-- MATERIAL SUPPLIED follows --

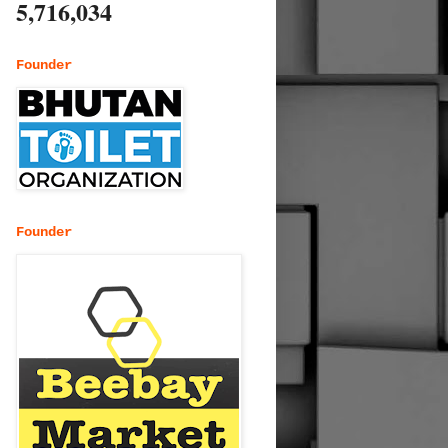
5,716,034
Founder
Founder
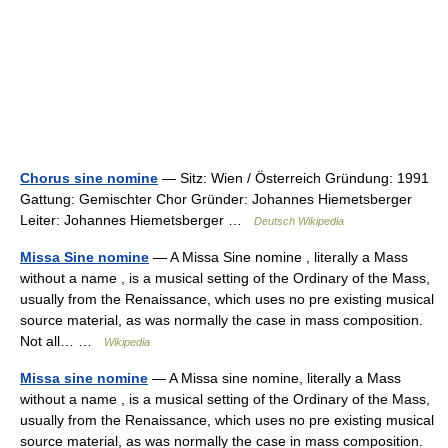
Chorus sine nomine
— Sitz: Wien / Österreich Gründung: 1991
Gattung: Gemischter Chor Gründer: Johannes Hiemetsberger
Leiter: Johannes Hiemetsberger …
Deutsch Wikipedia
Missa Sine nomine
— A Missa Sine nomine , literally a Mass
without a name , is a musical setting of the Ordinary of the Mass,
usually from the Renaissance, which uses no pre existing musical
source material, as was normally the case in mass composition.
Not all… …
Wikipedia
Missa sine nomine
— A Missa sine nomine, literally a Mass
without a name , is a musical setting of the Ordinary of the Mass,
usually from the Renaissance, which uses no pre existing musical
source material, as was normally the case in mass composition.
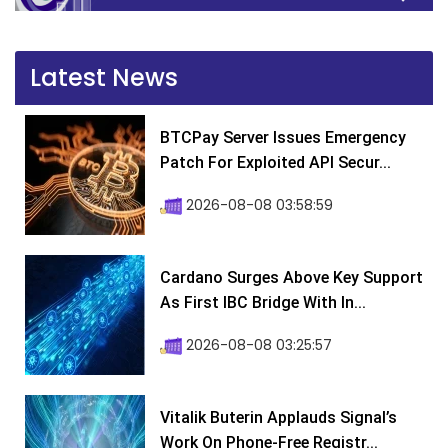
Latest News
BTCPay Server Issues Emergency
Patch For Exploited API Secur...
2026-08-08 03:58:59
Cardano Surges Above Key Support
As First IBC Bridge With In...
2026-08-08 03:25:57
Vitalik Buterin Applauds Signal’s
Work On Phone-Free Registr...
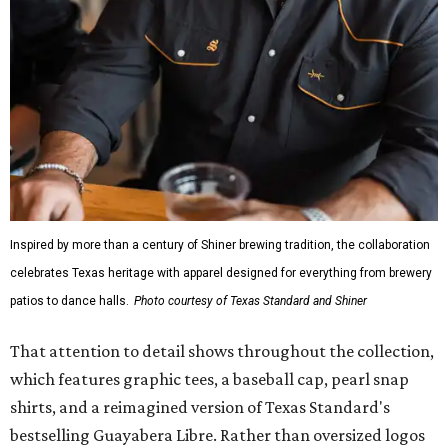
Inspired by more than a century of Shiner brewing tradition, the collaboration
celebrates Texas heritage with apparel designed for everything from brewery
patios to dance halls.
Photo courtesy of Texas Standard and Shiner
That attention to detail shows throughout the collection,
which features graphic tees, a baseball cap, pearl snap
shirts, and a reimagined version of Texas Standard's
bestselling Guayabera Libre. Rather than oversized logos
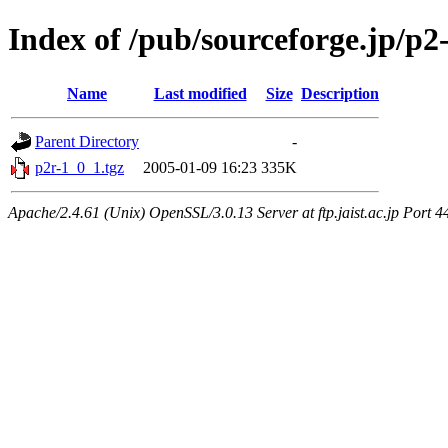
Index of /pub/sourceforge.jp/p
Name
Last modified
Size
Description
Parent Directory
-
p2r-1_0_1.tgz
2005-01-09 16:23
335K
Apache/2.4.61 (Unix) OpenSSL/3.0.13 Server at ftp.jaist.ac.jp Port 4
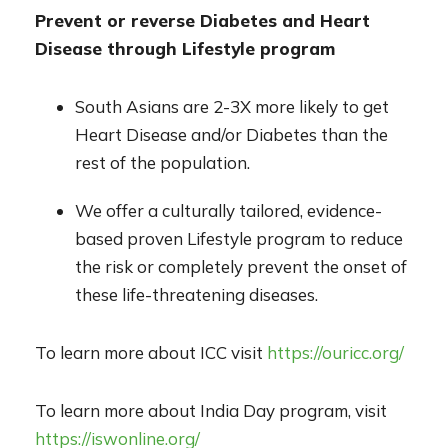
Prevent or reverse Diabetes and Heart
Disease through Lifestyle program
South Asians are 2-3X more likely to get
Heart Disease and/or Diabetes than the
rest of the population.
We offer a culturally tailored, evidence-
based proven Lifestyle program to reduce
the risk or completely prevent the onset of
these life-threatening diseases.
To learn more about ICC visit
https://ouricc.org/
To learn more about India Day program, visit
https://iswonline.org/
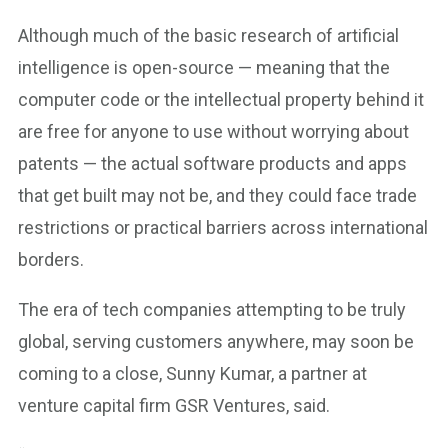
Although much of the basic research of artificial
intelligence is open-source — meaning that the
computer code or the intellectual property behind it
are free for anyone to use without worrying about
patents — the actual software products and apps
that get built may not be, and they could face trade
restrictions or practical barriers across international
borders.
The era of tech companies attempting to be truly
global, serving customers anywhere, may soon be
coming to a close, Sunny Kumar, a partner at
venture capital firm GSR Ventures, said.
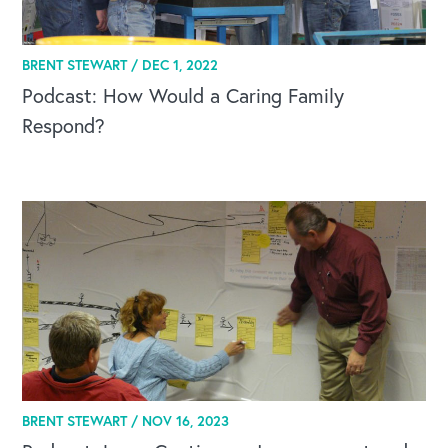
Our Leadership Institute
BRENT STEWART /
DEC 1, 2022
Podcast: How Would a Caring Family
Respond?
BRENT STEWART /
NOV 16, 2023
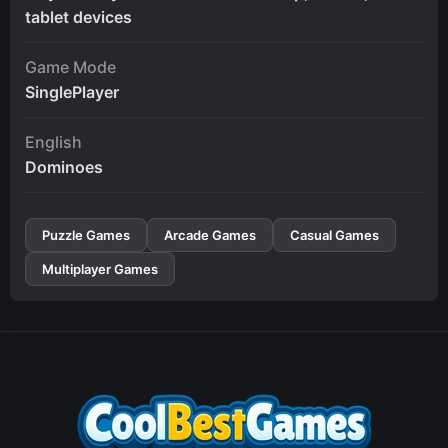
tablet devices
Game Mode
SinglePlayer
English
Dominoes
Puzzle Games
Arcade Games
Casual Games
Multiplayer Games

-- MATERIAL SUPPLIED concluded --

AIM OF THE EXERCISE:
Transcribe every line in the entries above, taking out only the images.

TASK SOLUTION:
5,716,034
Founder
Founder
Chorus sine nomine
— Sitz: Wien / Österreich Gründung: 1991
Gattung: Gemischter Chor Gründer: Johannes Hiemetsberger
Leiter: Johannes Hiemetsberger …
Deutsch Wikipedia
Missa Sine nomine
— A Missa Sine nomine , literally a Mass
without a name , is a musical setting of the Ordinary of the Mass,
usually from the Renaissance, which uses no pre existing musical
source material, as was normally the case in mass composition.
Not all… …
Wikipedia
Missa sine nomine
— A Missa sine nomine, literally a Mass
without a name , is a musical setting of the Ordinary of the Mass,
usually from the Renaissance, which uses no pre existing musical
source material, as was normally the case in mass composition.
Latest News
BTCPay Server Issues Emergency
Patch For Exploited API Secur...
2026-08-08 03:58:59
Cardano Surges Above Key Support
As First IBC Bridge With In...
2026-08-08 03:25:57
Vitalik Buterin Applauds Signal’s
Work On Phone-Free Registr...
Inspired by more than a century of Shiner brewing tradition, the collaboration
celebrates Texas heritage with apparel designed for everything from brewery
patios to dance halls.
Photo courtesy of Texas Standard and Shiner
That attention to detail shows throughout the collection,
which features graphic tees, a baseball cap, pearl snap
shirts, and a reimagined version of Texas Standard's
bestselling Guayabera Libre. Rather than oversized logos
Index of /pub/sourceforge.jp/p
Name
Last modified
Size
Description
Parent Directory
-
p2r-1_0_1.tgz
2005-01-09 16:23
335K
Apache/2.4.61 (Unix) OpenSSL/3.0.13 Server at ftp.jaist.ac.jp Port 4
Prevent or reverse Diabetes and Heart
Disease through Lifestyle program
South Asians are 2-3X more likely to get
Heart Disease and/or Diabetes than the
rest of the population.
We offer a culturally tailored, evidence-
based proven Lifestyle program to reduce
the risk or completely prevent the onset of
these life-threatening diseases.
To learn more about ICC visit
https://ouricc.org/
To learn more about India Day program, visit
https://iswonline.org/
Although much of the basic research of artificial
intelligence is open-source — meaning that the
computer code or the intellectual property behind it
are free for anyone to use without worrying about
patents — the actual software products and apps
that get built may not be, and they could face trade
restrictions or practical barriers across international
borders.
The era of tech companies attempting to be truly
global, serving customers anywhere, may soon be
coming to a close, Sunny Kumar, a partner at
venture capital firm GSR Ventures, said.
Our Leadership Institute
BRENT STEWART /
DEC 1, 2022
Podcast: How Would a Caring Family
Respond?
BRENT STEWART /
NOV 16, 2023
tablet devices
Game Mode
SinglePlayer
English
Dominoes
Puzzle Games
Arcade Games
Casual Games
Multiplayer Games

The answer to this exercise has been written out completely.